PCM vs Other Care Management Programs
PCM differs from CCM and Remote Patient Monitoring (RPM) in several important ways. While CCM addresses multiple chronic conditions, PCM focuses on one serious condition requiring intensive management.
Key differences:
- PCM: Single serious chronic condition, minimum 30 minutes monthly
- CCM: Two or more chronic conditions, minimum 20 minutes monthly
- RPM: Technology-based monitoring with device data collection
- TCM: Post-discharge care coordination during transitions
Healthcare organizations often combine PCM with other programs to maximize patient support. For example, RPM vs CCM strategies can be integrated to provide both remote monitoring and comprehensive care planning.

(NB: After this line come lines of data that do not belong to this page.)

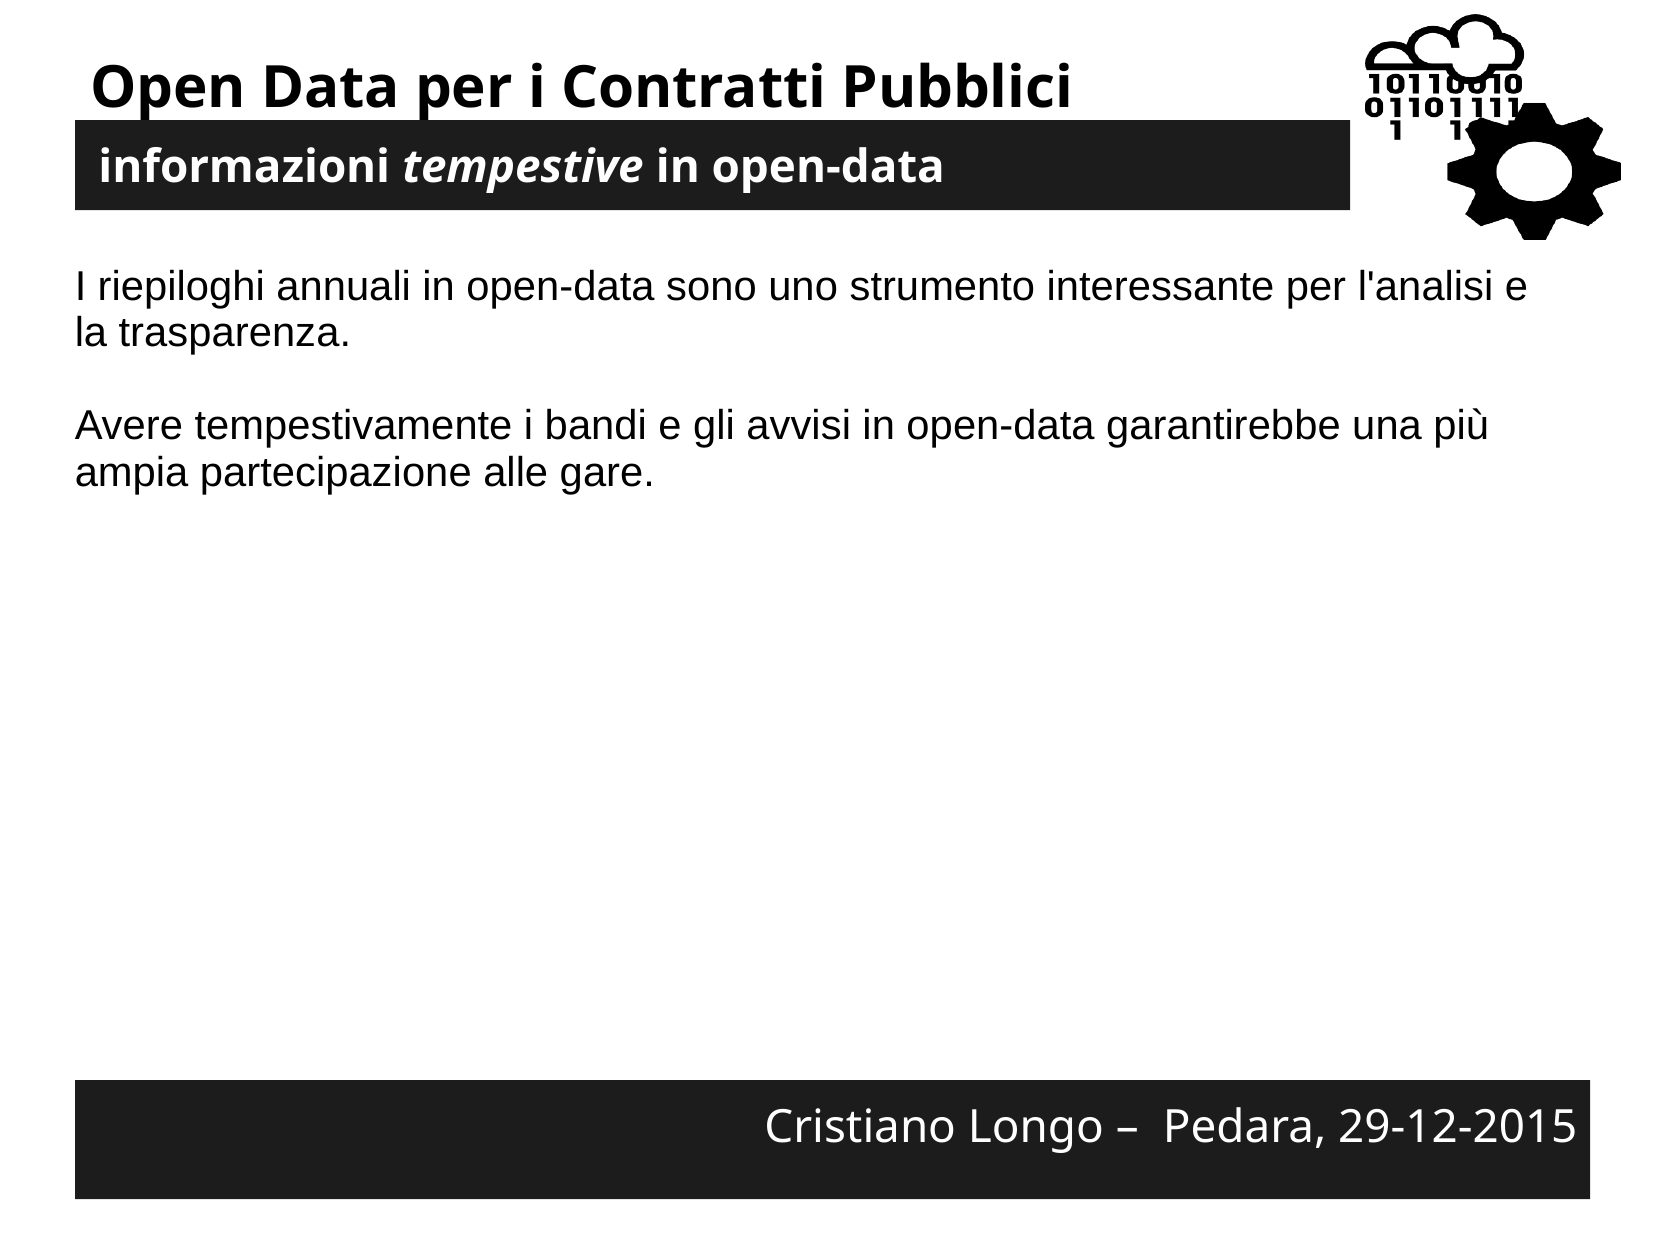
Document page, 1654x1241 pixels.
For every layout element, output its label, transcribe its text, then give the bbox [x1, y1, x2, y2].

list informazioni tempestive in open-data [75, 120, 1351, 211]
text_box I riepiloghi annuali in open-data sono uno strumento interessante per l'analisi e la trasparenza. Avere tempestivamente i bandi e gli avvisi in open-data garantirebbe una più ampia partecipazione alle gare. [60, 255, 1546, 505]
picture [1365, 14, 1621, 241]
list Open Data per i Contratti Pubblici [75, 45, 1325, 120]
list Cristiano Longo – Pedara, 29-12-2015 [75, 1080, 1591, 1200]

Transitional Care Management complements PCM by supporting patients during care transitions. Each program serves distinct purposes within the broader chronic disease management framework.
Implementing PCM in Your Practice

Successful PCM implementation requires careful planning and resource allocation. Healthcare organizations must train clinical staff on care coordination protocols, documentation requirements, and patient communication strategies. Technology systems should support efficient time tracking and care plan documentation.
Implementation steps:
- Identify eligible patients with single serious chronic conditions
- Train staff on PCM protocols and CMS requirements
- Develop standardized care plan templates
- Implement time tracking and documentation systems
- Establish patient consent and enrollment processes
Patient identification is crucial for PCM success. Providers review their patient panels to identify individuals with single serious chronic conditions who would benefit from intensive care management. Clear communication about program benefits helps patients understand and accept PCM services.
Understanding what PCM is in healthcare enables practices to deliver high-quality chronic disease management while generating sustainable reimbursement. The program represents a valuable tool in modern healthcare's shift toward proactive, patient-centered care delivery.